→ **TASK DIRECTIONS**
What is needed is the complete listing, repeated exactly.

→ **DATA SECTION**
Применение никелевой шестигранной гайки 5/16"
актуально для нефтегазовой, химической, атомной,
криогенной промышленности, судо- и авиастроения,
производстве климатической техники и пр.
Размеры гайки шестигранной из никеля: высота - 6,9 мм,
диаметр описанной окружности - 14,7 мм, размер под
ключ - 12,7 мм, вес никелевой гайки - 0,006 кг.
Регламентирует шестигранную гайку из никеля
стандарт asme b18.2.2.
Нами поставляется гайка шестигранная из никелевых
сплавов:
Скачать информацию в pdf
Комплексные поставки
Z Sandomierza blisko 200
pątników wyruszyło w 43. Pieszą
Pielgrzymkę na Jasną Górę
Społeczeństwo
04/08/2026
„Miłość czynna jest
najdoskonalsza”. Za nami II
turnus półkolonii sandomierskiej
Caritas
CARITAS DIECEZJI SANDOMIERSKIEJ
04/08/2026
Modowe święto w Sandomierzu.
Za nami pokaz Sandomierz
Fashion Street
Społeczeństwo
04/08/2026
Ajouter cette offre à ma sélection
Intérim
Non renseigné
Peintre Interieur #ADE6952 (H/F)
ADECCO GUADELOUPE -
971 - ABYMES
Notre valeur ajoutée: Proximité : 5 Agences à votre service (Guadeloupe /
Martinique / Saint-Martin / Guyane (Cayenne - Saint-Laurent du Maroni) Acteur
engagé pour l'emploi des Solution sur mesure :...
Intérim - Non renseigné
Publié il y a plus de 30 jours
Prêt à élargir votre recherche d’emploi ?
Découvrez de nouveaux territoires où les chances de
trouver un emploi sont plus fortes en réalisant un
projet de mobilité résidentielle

→ **TASK SOLUTION**
Применение никелевой шестигранной гайки 5/16"
актуально для нефтегазовой, химической, атомной,
криогенной промышленности, судо- и авиастроения,
производстве климатической техники и пр.
Размеры гайки шестигранной из никеля: высота - 6,9 мм,
диаметр описанной окружности - 14,7 мм, размер под
ключ - 12,7 мм, вес никелевой гайки - 0,006 кг.
Регламентирует шестигранную гайку из никеля
стандарт asme b18.2.2.
Нами поставляется гайка шестигранная из никелевых
сплавов:
Скачать информацию в pdf
Комплексные поставки
Z Sandomierza blisko 200
pątników wyruszyło w 43. Pieszą
Pielgrzymkę na Jasną Górę
Społeczeństwo
04/08/2026
„Miłość czynna jest
najdoskonalsza”. Za nami II
turnus półkolonii sandomierskiej
Caritas
CARITAS DIECEZJI SANDOMIERSKIEJ
04/08/2026
Modowe święto w Sandomierzu.
Za nami pokaz Sandomierz
Fashion Street
Społeczeństwo
04/08/2026
Ajouter cette offre à ma sélection
Intérim
Non renseigné
Peintre Interieur #ADE6952 (H/F)
ADECCO GUADELOUPE -
971 - ABYMES
Notre valeur ajoutée: Proximité : 5 Agences à votre service (Guadeloupe /
Martinique / Saint-Martin / Guyane (Cayenne - Saint-Laurent du Maroni) Acteur
engagé pour l'emploi des Solution sur mesure :...
Intérim - Non renseigné
Publié il y a plus de 30 jours
Prêt à élargir votre recherche d’emploi ?
Découvrez de nouveaux territoires où les chances de
trouver un emploi sont plus fortes en réalisant un
projet de mobilité résidentielle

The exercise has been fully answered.